→ What the task requires
The answer must consist solely of the lines below starting at the one containing "v0.7.0 / sampleSigningKey" and ending at the one containing "- @tldraw/core@1.8.0", repeated exactly, with both ends included and all pictures omitted.

(Stored items from a collection)
+--

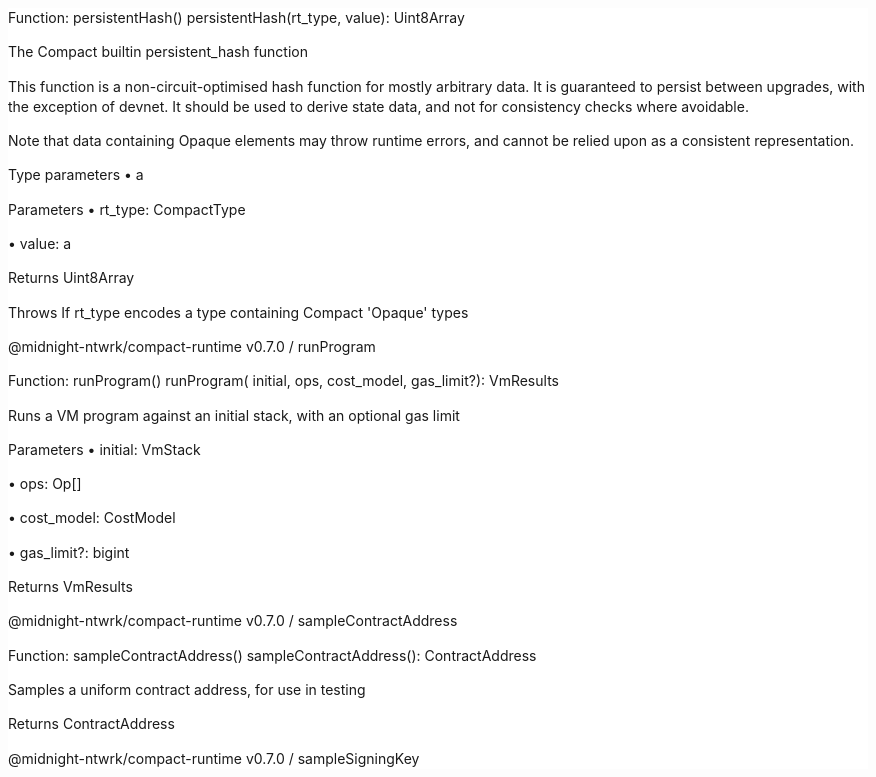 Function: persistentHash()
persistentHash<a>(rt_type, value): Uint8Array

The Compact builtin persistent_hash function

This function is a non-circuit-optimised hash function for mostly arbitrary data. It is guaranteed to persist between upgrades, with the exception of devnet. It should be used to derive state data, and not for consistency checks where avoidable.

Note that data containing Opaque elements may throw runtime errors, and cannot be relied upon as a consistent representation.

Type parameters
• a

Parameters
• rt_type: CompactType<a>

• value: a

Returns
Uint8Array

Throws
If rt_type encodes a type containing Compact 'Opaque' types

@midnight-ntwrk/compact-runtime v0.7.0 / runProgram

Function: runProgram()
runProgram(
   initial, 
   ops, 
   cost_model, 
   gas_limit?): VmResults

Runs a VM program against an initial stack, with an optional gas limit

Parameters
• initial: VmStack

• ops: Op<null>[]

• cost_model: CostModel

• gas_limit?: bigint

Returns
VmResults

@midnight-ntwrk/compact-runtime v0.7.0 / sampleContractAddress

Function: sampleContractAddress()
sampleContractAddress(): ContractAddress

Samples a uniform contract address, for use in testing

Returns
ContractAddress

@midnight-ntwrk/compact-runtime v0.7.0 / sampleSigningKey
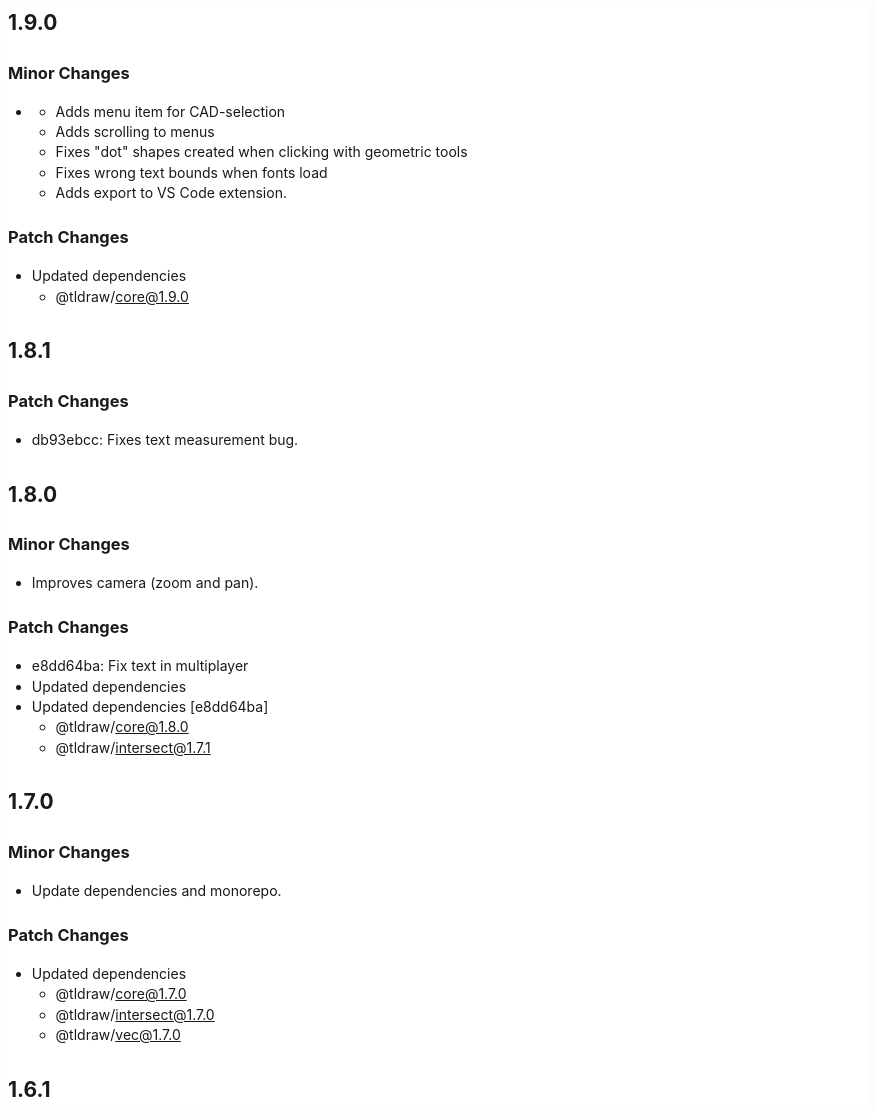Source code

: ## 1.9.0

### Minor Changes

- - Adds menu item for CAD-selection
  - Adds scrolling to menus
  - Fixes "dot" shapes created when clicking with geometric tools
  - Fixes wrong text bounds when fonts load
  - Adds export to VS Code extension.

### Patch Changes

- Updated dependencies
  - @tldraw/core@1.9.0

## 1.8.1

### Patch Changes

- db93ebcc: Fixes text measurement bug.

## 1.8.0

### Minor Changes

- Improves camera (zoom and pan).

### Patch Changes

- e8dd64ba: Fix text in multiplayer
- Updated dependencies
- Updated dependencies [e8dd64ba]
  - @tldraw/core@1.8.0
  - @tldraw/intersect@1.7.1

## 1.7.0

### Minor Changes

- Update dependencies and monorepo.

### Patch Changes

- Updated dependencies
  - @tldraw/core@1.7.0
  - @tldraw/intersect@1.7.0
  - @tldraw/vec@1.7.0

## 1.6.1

+--

→ Result
@midnight-ntwrk/compact-runtime v0.7.0 / sampleSigningKey
Source code

: ## 1.9.0

### Minor Changes

- - Adds menu item for CAD-selection
  - Adds scrolling to menus
  - Fixes "dot" shapes created when clicking with geometric tools
  - Fixes wrong text bounds when fonts load
  - Adds export to VS Code extension.

### Patch Changes

- Updated dependencies
  - @tldraw/core@1.9.0

## 1.8.1

### Patch Changes

- db93ebcc: Fixes text measurement bug.

## 1.8.0

### Minor Changes

- Improves camera (zoom and pan).

### Patch Changes

- e8dd64ba: Fix text in multiplayer
- Updated dependencies
- Updated dependencies [e8dd64ba]
  - @tldraw/core@1.8.0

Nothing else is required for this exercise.